Premature infant lungs, due to immature lung development, are easily damaged when the infants move from a relatively hypoxic environment in utero (4%) to exposure to extrauterine hyperoxic respiratory support (≥21%) (Maltepe and Saugstad, 2009, Keszler and Sant'Anna, 2015). While oxygen therapy improves the treatment outcome of premature infants, the risk of bronchopulmonary dysplasia (BPD) also increases. BPD is a common chronic complication of the respiratory system of premature infants that is recognized as a disease caused by multiple factors, and its pathogenesis is very complex. An increasing number of studies have suggested that the lungs of premature infants lack antioxidant enzymes to resist oxidative stress (Berkelhamer SK and Farrow KN, 2014). When oxygen therapy is given to premature infants after birth, the lungs are continuously exposed to hyperoxia, which will produce excessive reactive oxygen species and increase the level of oxidative stress, thus leading to lung injury and lung epithelial cell apoptosis and resulting in the occurrence of bronchopulmonary dysplasia (Wang et al., 2022, Deng et al., 2022). BPD has high morbidity and fatality rates, which are inversely related to gestational age and body weight (Stoll BJ et al., 2010). Therefore, it is very important to identify effective prevention and treatment methods for BPD.

Clinical studies have found that breastfeeding reduces the incidence of BPD and improves the development of later respiratory disease in children with BPD, especially in very preterm or very low birth weight infants (Kim et al., 2019, Huang et al., 2019). Based on a better understanding of the composition of human milk, our previous research found that exosomes, as bilayer membrane vesicle structures with a diameter of 30-200 nm, are widely present in human milk. Furthermore, the exosomes can be absorbed by the intestine and reach the lungs through the blood circulation to inhibit the apoptosis of alveolar type II epithelial cells (AT II) to defend against BPD (Tkach M and Théry C, 2016; Zhou Y et al., 2022).

Human milk exosomes carry a variety of biomolecules, such as proteins, lipids, and RNA, and they can deliver carriers to receptors for information exchange (Admyre C et al., 2007). Circular RNAs (circRNAs) derived from human milk exosomes attracted our attention because of their stability. CircRNAs are a class of RNA molecules with a circular structure obtained by reverse splicing of pre-mRNA (Li Z et al., 2015). The circular structure makes circRNA less susceptible to digestion by digestive enzymes, more stable than other linear RNAs, and highly abundant and conserved in human and mammalian tissues (Rybak-Wolf A et al., 2015). A review of the literature shows that circRNAs can regulate various biological processes and affect the occurrence and progression of diseases. In addition, circRNAs in porcine milk were shown to regulate the intestinal barrier and intestinal immunity and participate in the occurrence of intestinal diseases, and circRNAs in bovine milk exosomes also play a role in regulating bacterial infection (Zeng et al., 2020, Ma et al., 2021). We speculate that circRNAs derived from human milk exosomes can affect BPD. Therefore, we screened circRNAs from preterm and term colostrum exosomes, of which 66 were upregulated and 42 were downregulated (|fold change>2|, p < 0.05) in preterm colostrum (Zhou Y et al., 2021). After bioinformatics analysis of the highly expressed circRNAs and a literature review, we found that one circRNA could promote cell proliferation and inhibit apoptosis (Jiang et al., 2022, Yang et al., 2021). Based on this and through preliminary experimental research, we found that this circRNA could play a role in BPD, so we named it circABPD1 (circRNA Anti-BPD1). However, the function and mechanism of circABPD1 derived from human milk exosomes in BPD are currently unknown.

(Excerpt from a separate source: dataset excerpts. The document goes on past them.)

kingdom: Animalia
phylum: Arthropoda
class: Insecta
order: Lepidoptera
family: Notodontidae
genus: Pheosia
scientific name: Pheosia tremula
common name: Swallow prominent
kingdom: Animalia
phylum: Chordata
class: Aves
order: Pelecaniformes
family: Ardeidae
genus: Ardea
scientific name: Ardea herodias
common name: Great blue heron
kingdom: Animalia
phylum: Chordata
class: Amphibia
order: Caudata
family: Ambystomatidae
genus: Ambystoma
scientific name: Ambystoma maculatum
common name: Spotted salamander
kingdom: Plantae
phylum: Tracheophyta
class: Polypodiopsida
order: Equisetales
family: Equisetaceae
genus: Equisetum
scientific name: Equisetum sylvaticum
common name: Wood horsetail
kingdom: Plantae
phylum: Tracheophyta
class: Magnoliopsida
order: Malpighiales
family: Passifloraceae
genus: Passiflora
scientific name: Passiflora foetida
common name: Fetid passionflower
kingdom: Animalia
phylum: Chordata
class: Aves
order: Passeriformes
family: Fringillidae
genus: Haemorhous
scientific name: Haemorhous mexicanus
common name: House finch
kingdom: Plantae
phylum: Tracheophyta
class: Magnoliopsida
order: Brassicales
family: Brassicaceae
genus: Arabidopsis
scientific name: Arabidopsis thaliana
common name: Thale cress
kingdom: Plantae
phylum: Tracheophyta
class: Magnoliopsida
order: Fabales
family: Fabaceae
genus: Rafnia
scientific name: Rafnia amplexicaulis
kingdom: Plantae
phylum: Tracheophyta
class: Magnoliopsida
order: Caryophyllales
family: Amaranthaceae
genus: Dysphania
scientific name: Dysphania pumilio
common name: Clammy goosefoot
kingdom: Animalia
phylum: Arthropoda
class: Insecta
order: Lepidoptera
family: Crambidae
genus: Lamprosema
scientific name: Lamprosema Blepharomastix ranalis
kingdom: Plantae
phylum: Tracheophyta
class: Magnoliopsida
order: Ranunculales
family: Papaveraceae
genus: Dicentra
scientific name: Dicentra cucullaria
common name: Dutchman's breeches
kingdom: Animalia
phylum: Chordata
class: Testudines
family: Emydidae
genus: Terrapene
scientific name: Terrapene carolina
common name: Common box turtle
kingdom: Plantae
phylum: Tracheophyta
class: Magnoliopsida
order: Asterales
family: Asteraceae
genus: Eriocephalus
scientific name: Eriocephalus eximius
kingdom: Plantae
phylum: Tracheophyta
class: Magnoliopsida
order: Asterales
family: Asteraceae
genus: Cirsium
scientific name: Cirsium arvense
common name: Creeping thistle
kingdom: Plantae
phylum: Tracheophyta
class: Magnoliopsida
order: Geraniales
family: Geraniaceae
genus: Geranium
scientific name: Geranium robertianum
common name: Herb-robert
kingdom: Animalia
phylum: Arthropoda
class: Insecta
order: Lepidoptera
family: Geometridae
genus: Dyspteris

In this article, we demonstrate that circABPD1 is derived from the antisense strand of the PTK2 gene, has circular RNA characteristics, improves alveolar simplification, promotes cell proliferation, and reduces oxidative stress levels and lung type II epithelial cell injury in in vitro and in vivo models of BPD. Notably, we found that circABPD1 affected cell proliferation and oxidative stress levels by sponging miR-330-3p, thereby increasing the expression of the target gene HIF1α in an in vitro model of BPD. Overall, our results suggest that circABPD1 inhibits the progression of BPD via the miR-330-3p/HIF1α axis and may serve as a novel approach for the treatment of BPD.